----- SELECTION

Snow Jobs, Zarqawi, and
Bogus Peace Plans

“My personal opinion is that the only way we will lose this war is if we pull out prematurely,” said Col. Jeffrey Snow, who commands a brigade of soldiers in Iraq. Snow, as reported by AFP on June 30, fears losing public support in the U.S. for the ongoing occupation of Iraq because of “negative perceptions” at home due to news that is “always bad.”

Reuters reported, also on June 30, Snow admitting that resistance attacks in Baghdad have risen despite the recent security crackdown that brought tens of thousands of American and Iraqi soldiers, new checkpoints, and curfews in the capital city.

The same Col. Snow, unable (or more likely, unwilling) to provide statistics on the increased number of attacks, instead used the excuse that the steps the U.S. military took to tell the Iraqi people about the new security measures kept resistance fighters informed of the military’s plans. On that note, it couldn’t be more obvious that someone in his position is there for his ability to follow orders, rather than his aptitude for the application of logic.

----------
----- RAW DATA

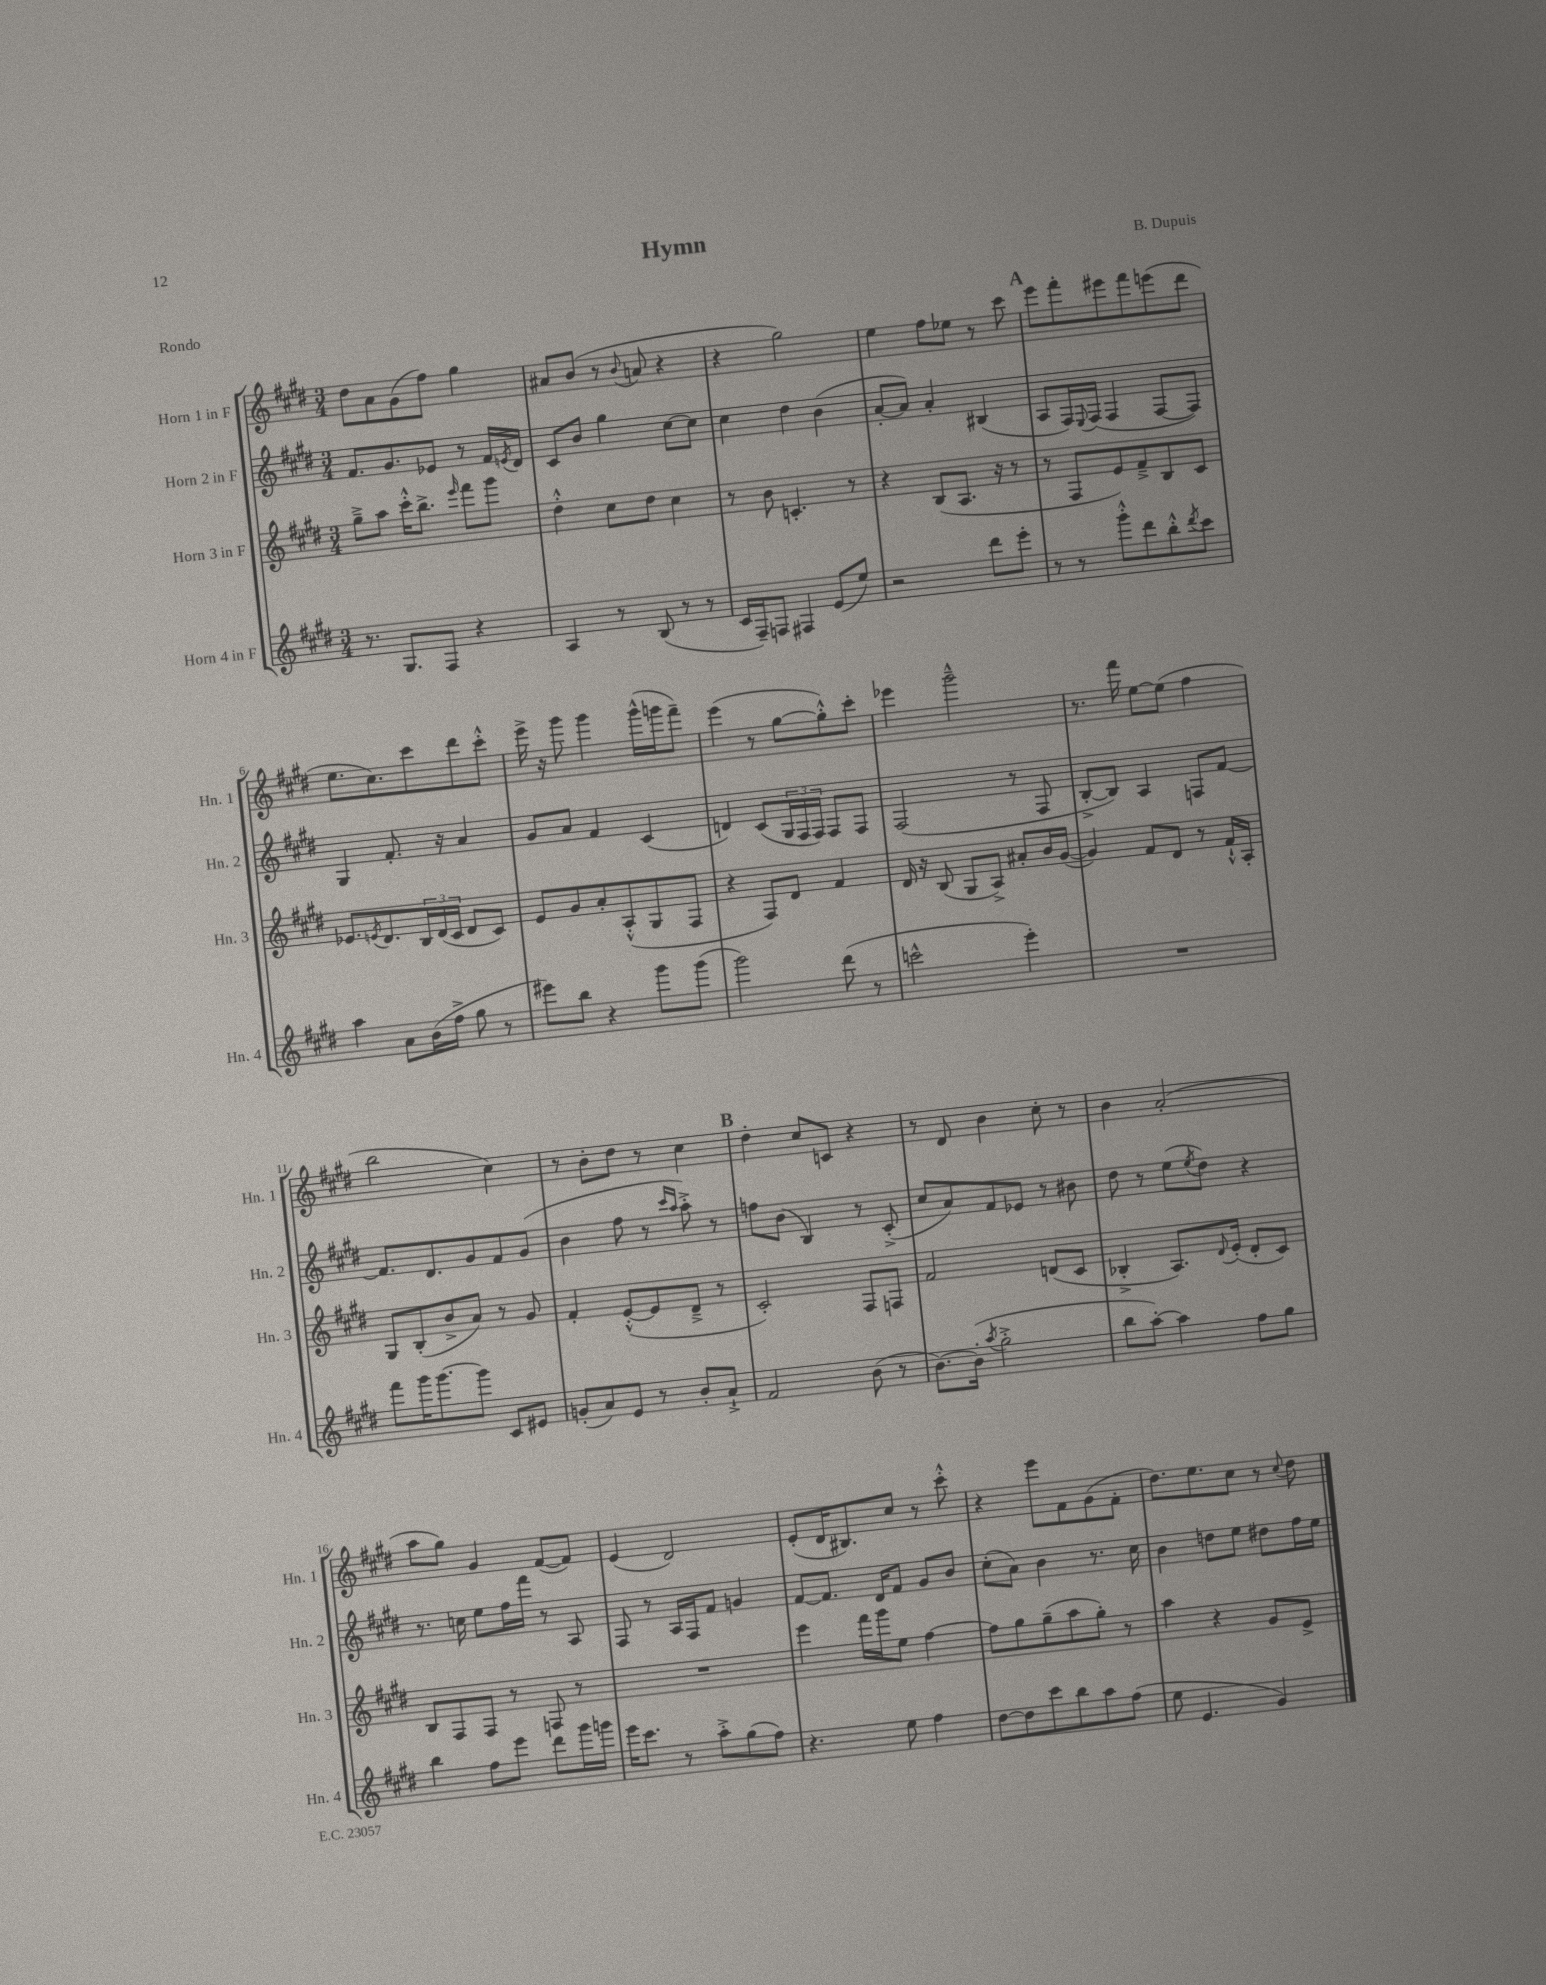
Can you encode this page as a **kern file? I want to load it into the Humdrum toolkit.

----------

- [THINGS TO DO]
a – Write out the part of the commentary on Col. Snow starting with "Reuters reported, also" and going on through "application of logic.".
b – Does the commentary on Col. Snow agree with each statement? Answer yes or no for each, quoting the deciding words.
(i) Snow commands a brigade of soldiers in Iraq.
(ii) Snow gave statistics on the increased number of attacks.
(iii) AFP reported Snow's remarks on July 1.
c – Carry on the commentary on Col. Snow and the occupation of Iraq from its last sentence.

- [RESPONSES]
a –
Reuters reported, also on June 30, Snow admitting that resistance attacks in Baghdad have risen despite the recent security crackdown that brought tens of thousands of American and Iraqi soldiers, new checkpoints, and curfews in the capital city.

The same Col. Snow, unable (or more likely, unwilling) to provide statistics on the increased number of attacks, instead used the excuse that the steps the U.S. military took to tell the Iraqi people about the new security measures kept resistance fighters informed of the military’s plans. On that note, it couldn’t be more obvious that someone in his position is there for his ability to follow orders, rather than his aptitude for the application of logic.

b –
(i) Yes: "who commands a brigade of soldiers in Iraq"
(ii) No: "unable (or more likely, unwilling) to provide statistics on the increased number of attacks"
(iii) No: "as reported by AFP on June 30"

c –
In another dazzling flash of brain activity, Snow, who obviously thinks “war” is a suitable term for the illegal occupation of Iraq, commented, “We expected there would be an increase in attacks, and that is precisely what’s happened.” He also added, “I believe that these attacks are going to go down over time. So I remain optimistic.”

Snow is obviously annoyed with the fact that select media outlets continue to report the increasing violence, ongoing deaths of Iraqi civilians and U.S. soldiers, and that the country is, at this point, essentially as devastated as it was when Hulagu Khan‘s Mongols sacked Baghdad 748 years ago.

Just three days before the flash of brilliant analysis by Snow, the Iraqi health ministry announced it had received 262 corpses within the previous four days as the result of armed operations all over the country. It also reported that 580 people were injured in the same time period, and did not count people known to have been abducted and murdered but whose bodies have not yet been found.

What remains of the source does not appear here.